International student pursues path to vet career at UC Clermont
For Vietnam native and aspiring veterinarian Truc Vu, having her "Bae" — an adopted Chihuahua mix — by her side has eased the transition to U.S. life. But it's UC Clermont College's small, close-knit campus that has paved the way for her smooth entry into college.
"During my first semester finals, I saw the dean pass out free food to students studying," says Vu, who will graduate this spring. "It's affordable and a gentle transition to college life. The language barrier was tough for me, so I always sit up front in class and ask for help; and my professors have been there for me."
Vu was born and raised in Ho Chi Min City, Vietnam. She first came to the United States as an international student at Western Brown High School, where she completed her senior year. She then applied to 15 different colleges before visiting UC Clermont and taking a tour, where she fell in love with the Batavia campus. "It seemed cozy, and I especially loved The Learning Center [now the Academic Success Center]," Vu says, referring to the resource that provides study space, tutoring and other academic support for students. "I still study there often."
A lifelong animal lover, Vu is majoring in biological science with a minor in chemistry, in which she is a supplemental instructor who tutors other students.
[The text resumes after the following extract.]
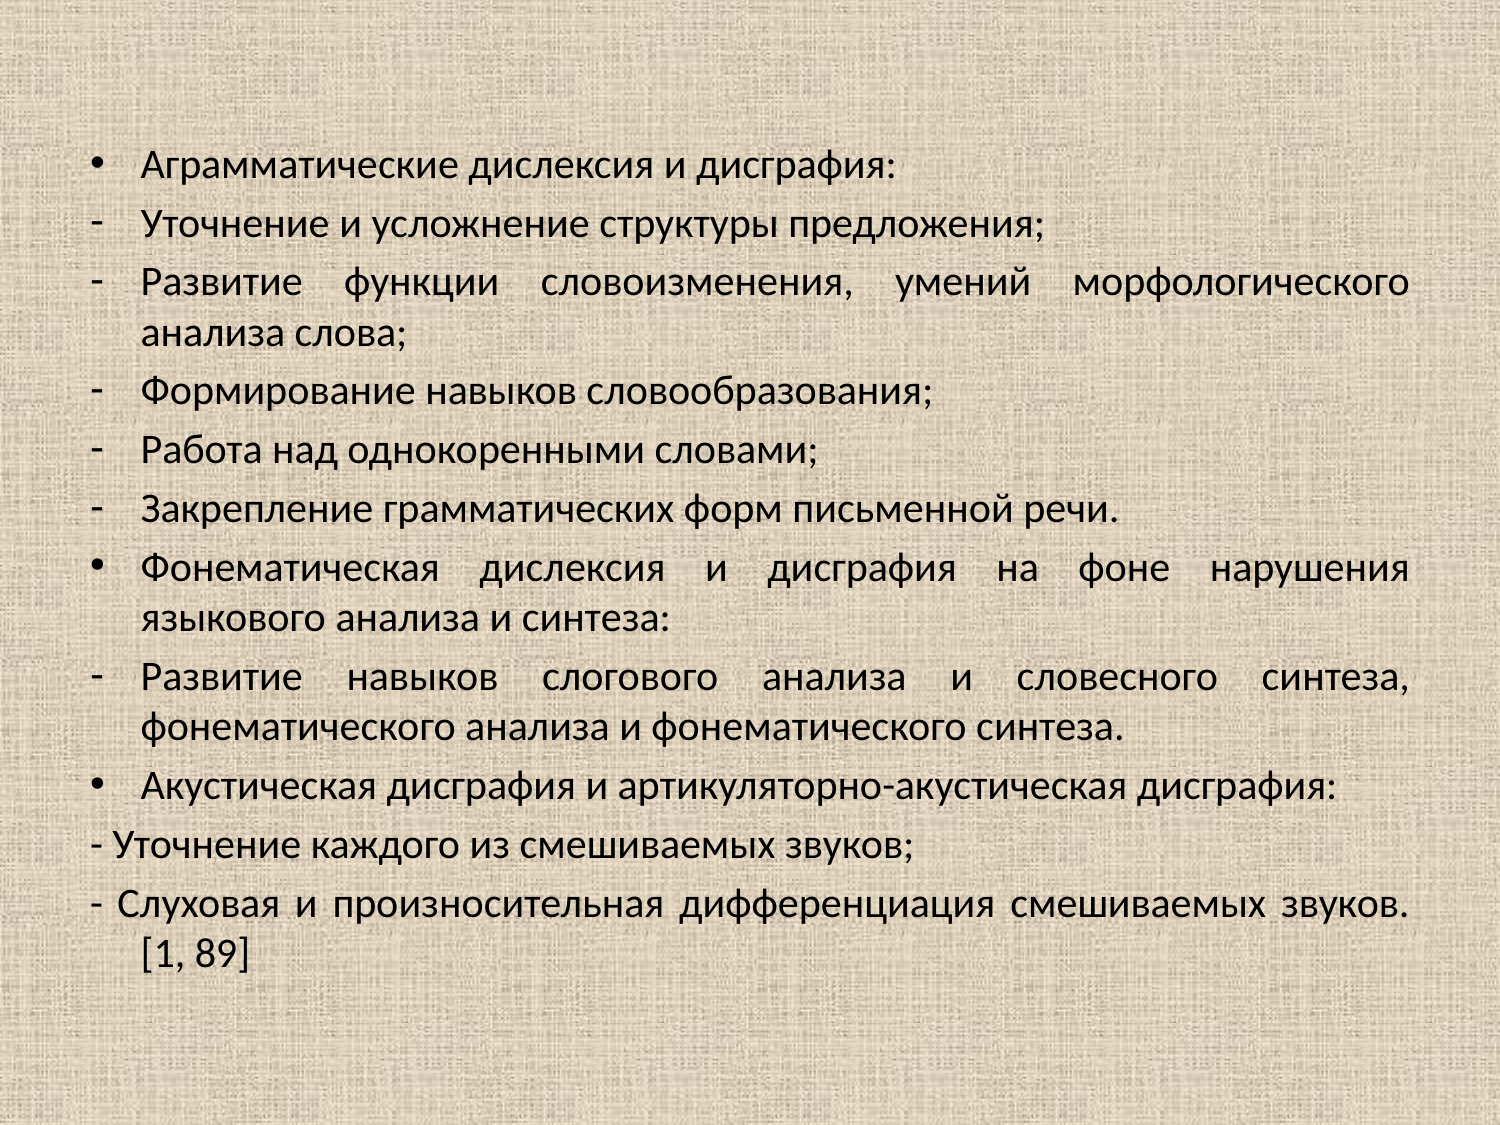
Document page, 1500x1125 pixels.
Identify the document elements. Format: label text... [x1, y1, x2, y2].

picture [0, 0, 1500, 1125]
list Аграмматические дислексия и дисграфия: Уточнение и усложнение структуры предложения; Развитие функции словоизменения, умений морфологического анализа слова; Формирование навыков словообразования; Работа над однокоренными словами; Закрепление грамматических форм письменной речи. Фонематическая дислексия и дисграфия на фоне нарушения языкового анализа и синтеза: Развитие навыков слогового анализа и словесного синтеза, фонематического анализа и фонематического синтеза. Акустическая дисграфия и артикуляторно-акустическая дисграфия: - Уточнение каждого из смешиваемых звуков; - Слуховая и произносительная дифференциация смешиваемых звуков.[1, 89] [75, 128, 1425, 1005]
She has already conducted undergraduate research at UC Clermont, focusing on nanocarriers that target cancer cells, and was involved in research with UC's Women in Science and Engineering (WISE) program on UC's Uptown Campus last summer. Outside the classroom, Vu is also a student ambassador, giving tours and welcoming potential students to campus, and is involved in UC's Vietnamese International Student Association.
And when she transitions to the Uptown Campus next fall, Bae will be with her — along with all she's gained during her two years at UC Clermont. "I'm excited for city life, but I will miss the family feel of UC Clermont," Vu says. "The college really offers more than some people might think."